What you will do. Transcribe the lines between the one containing "BIZNIS SCENA" and the one containing "Prazo de entrega: 4 - 6 semanas", both included, omitting the pictures.

Exercise materials.

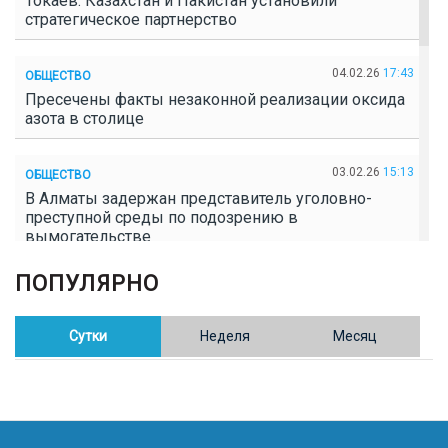
Токаев: Казахстан и Пакистан установили
стратегическое партнерство
04.02.26
17:43
ОБЩЕСТВО
Пресечены факты незаконной реализации оксида
азота в столице
03.02.26
15:13
ОБЩЕСТВО
В Алматы задержан представитель уголовно-
преступной среды по подозрению в
вымогательстве
ПОПУЛЯРНО
02.02.26
16:41
ОБЩЕСТВО
Полицейские пресекли незаконное выращивание
конопли в Таразе
Сутки
Неделя
Месяц
30.01.26
17:30
ОБЩЕСТВО
Казахстан возглавил Договор о зоне, свободной от
ядерного оружия в Центральной Азии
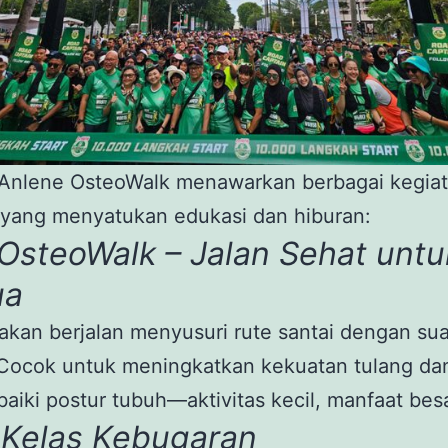
l Anlene OsteoWalk menawarkan berbagai kegia
 yang menyatukan edukasi dan hiburan:
OsteoWalk – Jalan Sehat untu
ua
akan berjalan menyusuri rute santai dengan su
 Cocok untuk meningkatkan kekuatan tulang da
iki postur tubuh—aktivitas kecil, manfaat bes
.
Kelas Kebugaran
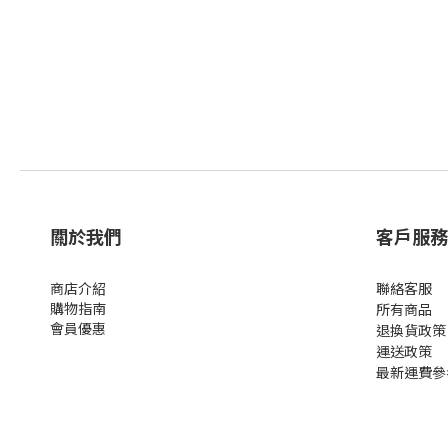
關於我們
客戶服務
商店介紹
聯絡客服
購物指南
所有商品
會員優惠
退換貨政策
運送政策
最新運費參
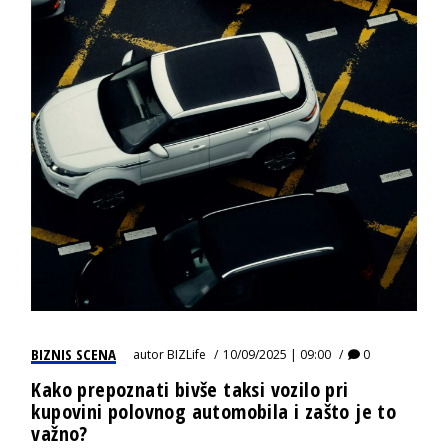
BIZNIS SCENA
autor
BIZLife
10/09/2025 | 09:00
0
Kako prepoznati bivše taksi vozilo pri
kupovini polovnog automobila i zašto je to
važno?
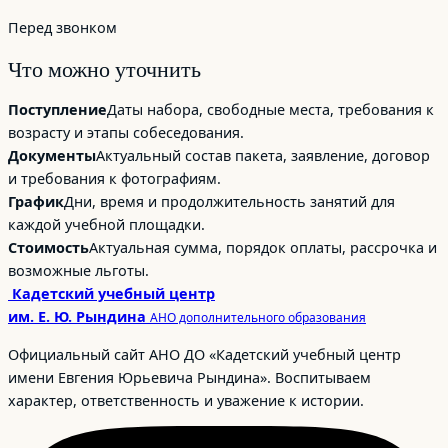
Перед звонком
Что можно уточнить
Поступление
Даты набора, свободные места, требования к
возрасту и этапы собеседования.
Документы
Актуальный состав пакета, заявление, договор
и требования к фотографиям.
График
Дни, время и продолжительность занятий для
каждой учебной площадки.
Стоимость
Актуальная сумма, порядок оплаты, рассрочка и
возможные льготы.
Кадетский учебный центр
им. Е. Ю. Рындина
АНО дополнительного образования
Официальный сайт АНО ДО «Кадетский учебный центр
имени Евгения Юрьевича Рындина». Воспитываем
характер, ответственность и уважение к истории.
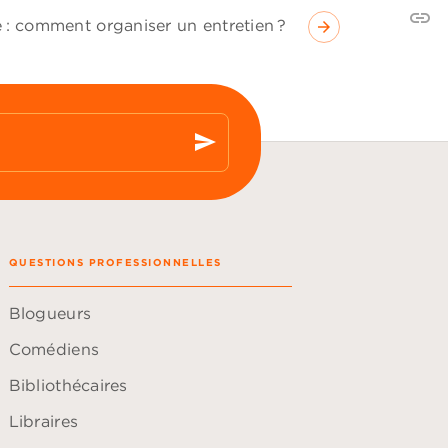
link
C
te : comment organiser un entretien ?
arrow_forward
send
QUESTIONS PROFESSIONNELLES
Blogueurs
Comédiens
Bibliothécaires
Libraires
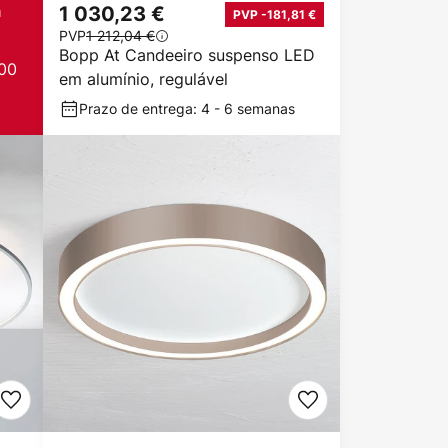
a
1 030,23 €
PVP -181,81 €
PVP
1 212,04 €
Bopp At Candeeiro suspenso LED
00
em alumínio, regulável
Prazo de entrega: 4 - 6 semanas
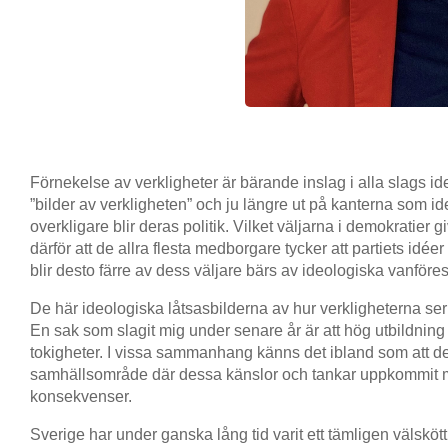
Förnekelse av verkligheter är bärande inslag i alla slags ideo
”bilder av verkligheten” och ju längre ut på kanterna som id
overkligare blir deras politik. Vilket väljarna i demokratier 
därför att de allra flesta medborgare tycker att partiets idée
blir desto färre av dess väljare bärs av ideologiska vanföres
De här ideologiska låtsasbilderna av hur verkligheterna ser 
En sak som slagit mig under senare år är att hög utbildning 
tokigheter. I vissa sammanhang känns det ibland som att de
samhällsområde där dessa känslor och tankar uppkommit m
konsekvenser.
Sverige har under ganska lång tid varit ett tämligen välskö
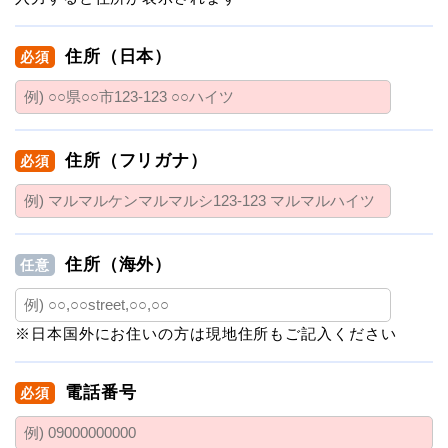
住所（日本）
必須
住所（フリガナ）
必須
住所（海外）
任意
※日本国外にお住いの方は現地住所もご記入ください
電話番号
必須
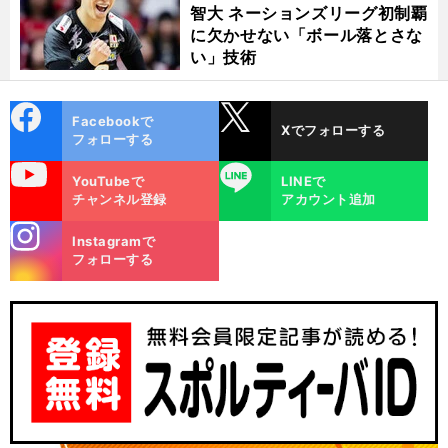
智大 ネーションズリーグ初制覇
に欠かせない「ボール落とさな
い」技術
cebo
X
Facebookで
Xでフォローする
ok
フォローする
uTube
LINE
YouTubeで
LINEで
チャンネル登録
アカウント追加
stagra
Instagramで
m
フォローする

Solution to this task.
BIZNIS SCENA
autor
BIZLife
10/09/2025 | 09:00
0
Kako prepoznati bivše taksi vozilo pri
kupovini polovnog automobila i zašto je to
važno?
Перед звонком
Что можно уточнить
Поступление
Даты набора, свободные места, требования к
возрасту и этапы собеседования.
Документы
Актуальный состав пакета, заявление, договор
и требования к фотографиям.
График
Дни, время и продолжительность занятий для
каждой учебной площадки.
Стоимость
Актуальная сумма, порядок оплаты, рассрочка и
возможные льготы.
Кадетский учебный центр
им. Е. Ю. Рындина
АНО дополнительного образования
Официальный сайт АНО ДО «Кадетский учебный центр
имени Евгения Юрьевича Рындина». Воспитываем
характер, ответственность и уважение к истории.
link
C
te : comment organiser un entretien ?
arrow_forward
send
QUESTIONS PROFESSIONNELLES
Blogueurs
Comédiens
Bibliothécaires
Libraires
a
1 030,23 €
PVP -181,81 €
PVP
1 212,04 €
Bopp At Candeeiro suspenso LED
00
em alumínio, regulável
Prazo de entrega: 4 - 6 semanas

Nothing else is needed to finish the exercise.